Dems Return Fire on Boehner over Fiscal Crisis
Policy + Politics

Dems Return Fire on Boehner over Fiscal Crisis

REUTERS/Jonathan Ernst

The Obama administration and congressional Democrats are returning fire on House Speaker John Boehner and other GOP leaders by dismissing Republican calls for more deep cuts in spending and a renewal of costly tax cuts as the price for raising the debt ceiling.

Treasury Secretary Timothy Geithner and Senate Budget Committee Chairman Kent Conrad of North Dakota, the Democrats  said that the Republican plan, which calls for greater austerity and tax relief but no additional revenues to help reduce the deficit, could undermine the fragile economic recovery and push the country back into recession.

In a speech Thursday morning in Baltimore, Geithner sharply criticized what he described as a Republican agenda of “severe, immediate austerity, combined with deep, permanent cuts in education and the safety net for retirees.” He said, "A credible strategy for economic growth requires a willingness to do things, not just to cut things. We have successfully navigated the most dangerous phase of the worst economic crisis in generations.”

In a floor speech yesterday as Democrats and Republicans dueled over budget policy, Conrad defended the Obama administration’s record of leading the country out of the worst financial meltdown and recession of modern time,  26 consecutive months of private sector growth, 11 consecutive months of real GDP growth and a gradual decline in the unemployment rate.

“When our [Republican] friends attack the President and say he did not lead -- really?” Conrad said.  “He averted a depression.  He prevented a financial collapse, because that is exactly where we were headed when the Republicans were in control.”

Conrad said that instead of building on these successes, the Republicans “want to take us to extreme austerity” and “slam on the brakes, even while this economy is in a fragile recovery. “We do not have to wonder what would happen if we adopted the policies they are presenting here on the floor of the Senate today, he said. “We do not have to imagine it; we can just look across to Europe because they are pursuing the policies that our colleagues on the other side advocate here today." 

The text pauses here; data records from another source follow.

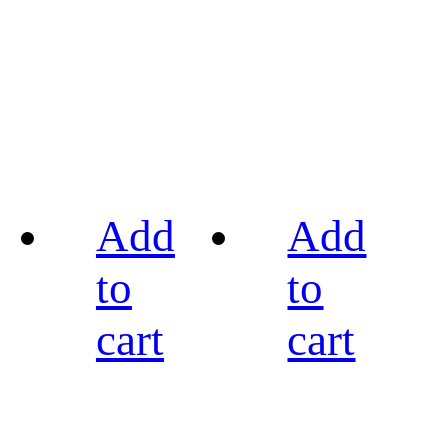
Add
Add
to
to
cart
cart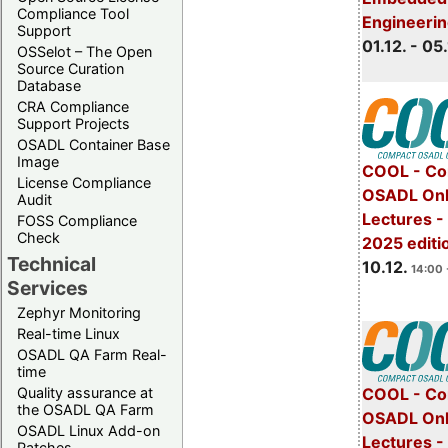
Compliance Tool
Engineeri
Support
01.12. - 05.
OSSelot – The Open
Source Curation
Database
CRA Compliance
Support Projects
OSADL Container Base
Image
COOL - Co
License Compliance
OSADL Onl
Audit
Lectures 
FOSS Compliance
Check
2025 editi
Technical
10.12.
14:00 
Services
Zephyr Monitoring
Real-time Linux
OSADL QA Farm Real-
time
Quality assurance at
COOL - Co
the OSADL QA Farm
OSADL Onl
OSADL Linux Add-on
Lectures -
Patches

The Democrats were responding to Boehner’s speech Tuesday demanding once again that President Obama and the Democrats go along with trillions of dollars in additional cuts and savings to match another boost in the debt ceiling. Boehner also vowed to schedule votes before the election on the heart of the Republican economic policies, including an extension of the two Bush-era tax cuts, and other major tax reforms – but without increasing tax rates on the wealthy, as Obama has insisted.

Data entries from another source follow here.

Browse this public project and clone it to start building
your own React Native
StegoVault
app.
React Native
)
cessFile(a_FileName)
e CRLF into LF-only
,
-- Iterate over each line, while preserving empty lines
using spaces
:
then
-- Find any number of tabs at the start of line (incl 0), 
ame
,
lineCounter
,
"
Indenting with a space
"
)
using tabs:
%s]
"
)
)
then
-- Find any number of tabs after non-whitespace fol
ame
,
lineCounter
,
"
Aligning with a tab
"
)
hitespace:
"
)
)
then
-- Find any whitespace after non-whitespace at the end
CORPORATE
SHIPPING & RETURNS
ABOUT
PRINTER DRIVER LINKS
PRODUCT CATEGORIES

The GOP controlled House yesterday approved legislation to cut $310 billion from the deficit over the coming decade – much of it from programs for the poor and lower income Americans – and shift some of those savings to the Defense Department to avert automatic spending cuts scheduled to take effect early next year. The House earlier this year adopted a budget blue print drafted by Rep. Paul Ryan, R-Wis., which would cut spending by $5 trillion more than Obama’s plan over the coming decade and would overhaul Medicare, Social Security and other entitlement programs.

Ryan, citing the slow economic recovery and towering national debt, said yesterday that Obama’s policies are “not working” and need to be changed. “We need to grow the economy” instead of raising taxes, he said.

Geithner in his speech urged the Republicans to lower the political rhetoric and abandon their unalterable opposition to combining spending cuts with some additional tax revenue, noting, “There is no Democratic or Republican fiscal math.”

“If you try to restore fiscal balance without a penny of additional revenue, then you have to cut deeply—too deeply—into critical functions of government,” he said. “Just one example—the cost of extending the Bush tax cuts for the top 2 percent of earners for the next decade is about one trillion dollars. Tax cuts do not pay for themselves. You have to pay for them. We can’t afford to borrow the money to extend those tax cuts, and we won’t agree to cut benefits for seniors or cut investments in education to pay for those tax cuts.”